PASSAGE GIVEN:
━━━━━━━━━━━━━━━━━━━━━━━━━━━━━━

A Daily Dose of Zen Sarcasm!

Wiggity Wack, 2009 Vintage

I honestly thought I'd be able to hold off a few more years before I got to write one of those "damn young whippersnaper" posts.

Oh well.

________

The other day I was watching Herr Meow play with a little friend of his.  The nanny and I were talking and I noted that her youngest charge had his onesie on backwards.  It was a polo-shirt-looking deal, so it was quite obvious that the collar and three tiny buttons belonged around the front.

I chuckled and said something like, "That's some Kriss Kross thing he's got going on there."

She looked up at me, blankly and, perhaps in my paranoid mind, irritated.

"Girls' onesies normally button at the back.  I must have gotten confused."

Blinking back joke-misunderstanding irritation, I wagered, "You've never heard of Kriss Kross, huh?"

━━━━━━━━━━━━━━━━━━━━━━━━━━━━━━

(Dataset entries)
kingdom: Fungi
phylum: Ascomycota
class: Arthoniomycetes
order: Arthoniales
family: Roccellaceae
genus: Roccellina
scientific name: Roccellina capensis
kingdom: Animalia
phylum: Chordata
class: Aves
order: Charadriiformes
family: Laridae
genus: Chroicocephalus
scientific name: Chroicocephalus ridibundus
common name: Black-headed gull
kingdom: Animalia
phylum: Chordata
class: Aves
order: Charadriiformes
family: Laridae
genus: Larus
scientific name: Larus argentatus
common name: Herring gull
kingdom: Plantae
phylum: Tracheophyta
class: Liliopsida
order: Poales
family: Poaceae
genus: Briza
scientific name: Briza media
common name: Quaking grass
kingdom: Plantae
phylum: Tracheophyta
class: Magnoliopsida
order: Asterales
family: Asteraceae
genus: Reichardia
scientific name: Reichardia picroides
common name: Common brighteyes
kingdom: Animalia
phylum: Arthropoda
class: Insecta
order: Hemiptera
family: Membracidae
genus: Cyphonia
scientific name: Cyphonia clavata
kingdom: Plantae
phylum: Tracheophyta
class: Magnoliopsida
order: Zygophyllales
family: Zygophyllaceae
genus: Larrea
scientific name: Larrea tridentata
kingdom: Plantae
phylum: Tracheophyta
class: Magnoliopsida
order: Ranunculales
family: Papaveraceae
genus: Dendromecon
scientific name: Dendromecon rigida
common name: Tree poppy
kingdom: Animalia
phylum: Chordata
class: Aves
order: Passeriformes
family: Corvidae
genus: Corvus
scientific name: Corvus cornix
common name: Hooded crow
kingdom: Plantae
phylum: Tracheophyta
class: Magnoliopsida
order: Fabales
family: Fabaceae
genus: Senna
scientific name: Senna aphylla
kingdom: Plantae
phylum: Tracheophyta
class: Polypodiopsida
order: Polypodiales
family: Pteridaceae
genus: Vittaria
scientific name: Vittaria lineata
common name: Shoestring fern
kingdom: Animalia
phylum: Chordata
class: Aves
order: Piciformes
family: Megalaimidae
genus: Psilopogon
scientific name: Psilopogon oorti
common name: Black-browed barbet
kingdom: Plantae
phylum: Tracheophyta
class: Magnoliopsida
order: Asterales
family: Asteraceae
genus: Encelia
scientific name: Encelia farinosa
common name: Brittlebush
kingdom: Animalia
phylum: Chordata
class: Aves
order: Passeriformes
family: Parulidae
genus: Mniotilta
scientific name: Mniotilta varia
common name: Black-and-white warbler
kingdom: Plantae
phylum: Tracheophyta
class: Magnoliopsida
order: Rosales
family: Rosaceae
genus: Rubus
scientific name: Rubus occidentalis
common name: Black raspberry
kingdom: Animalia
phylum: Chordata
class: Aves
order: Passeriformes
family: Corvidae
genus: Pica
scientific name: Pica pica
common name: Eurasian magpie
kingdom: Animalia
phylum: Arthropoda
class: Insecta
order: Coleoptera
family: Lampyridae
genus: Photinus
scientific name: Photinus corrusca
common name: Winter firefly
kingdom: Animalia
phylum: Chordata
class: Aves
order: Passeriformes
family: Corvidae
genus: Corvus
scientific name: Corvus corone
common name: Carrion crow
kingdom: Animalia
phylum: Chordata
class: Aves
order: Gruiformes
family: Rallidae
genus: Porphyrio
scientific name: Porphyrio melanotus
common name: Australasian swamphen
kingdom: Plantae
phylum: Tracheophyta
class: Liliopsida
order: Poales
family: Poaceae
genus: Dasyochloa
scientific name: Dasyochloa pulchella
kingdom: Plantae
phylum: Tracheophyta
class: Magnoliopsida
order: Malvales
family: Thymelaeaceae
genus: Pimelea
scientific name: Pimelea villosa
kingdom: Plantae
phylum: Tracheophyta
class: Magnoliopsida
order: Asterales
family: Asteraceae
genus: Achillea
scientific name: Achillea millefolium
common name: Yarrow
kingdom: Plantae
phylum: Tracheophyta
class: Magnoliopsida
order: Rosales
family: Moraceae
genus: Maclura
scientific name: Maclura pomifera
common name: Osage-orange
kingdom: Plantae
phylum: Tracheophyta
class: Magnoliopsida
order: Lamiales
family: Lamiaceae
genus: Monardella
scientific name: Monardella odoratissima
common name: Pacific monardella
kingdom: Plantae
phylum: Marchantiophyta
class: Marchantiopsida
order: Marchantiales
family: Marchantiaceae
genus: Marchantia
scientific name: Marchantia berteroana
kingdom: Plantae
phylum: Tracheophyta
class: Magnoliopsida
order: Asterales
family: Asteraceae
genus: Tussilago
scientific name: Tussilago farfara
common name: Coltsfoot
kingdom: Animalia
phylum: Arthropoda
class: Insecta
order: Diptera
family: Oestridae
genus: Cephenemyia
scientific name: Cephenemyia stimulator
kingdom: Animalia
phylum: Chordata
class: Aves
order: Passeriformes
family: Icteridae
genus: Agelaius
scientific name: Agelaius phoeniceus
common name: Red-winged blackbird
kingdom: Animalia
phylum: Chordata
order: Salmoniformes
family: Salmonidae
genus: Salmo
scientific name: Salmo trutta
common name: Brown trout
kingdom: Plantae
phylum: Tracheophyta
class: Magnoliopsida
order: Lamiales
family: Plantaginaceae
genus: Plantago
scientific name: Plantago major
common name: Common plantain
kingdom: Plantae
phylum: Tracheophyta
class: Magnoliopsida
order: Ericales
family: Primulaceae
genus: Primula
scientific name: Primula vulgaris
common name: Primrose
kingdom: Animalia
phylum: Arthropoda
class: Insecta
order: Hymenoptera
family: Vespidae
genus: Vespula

━━━━━━━━━━━━━━━━━━━━━━━━━━━━━━

WHAT TO WORK ON:
1 – In the blog post, what was wrong with the onesie worn by the nanny's youngest charge?
2 – Do these statements agree with the blog post? (a) The onesie had a collar and three tiny buttons. (b) The nanny said boys' onesies normally button at the back. (c) Herr Meow was playing by himself.
The data has no connection to the blog post.

WORKED ANSWERS:
1 – He had it on backwards.

2 –
(a) Yes: "the collar and three tiny buttons belonged around the front."
(b) No: "Girls' onesies normally button at the back."
(c) No: "watching Herr Meow play with a little friend of his."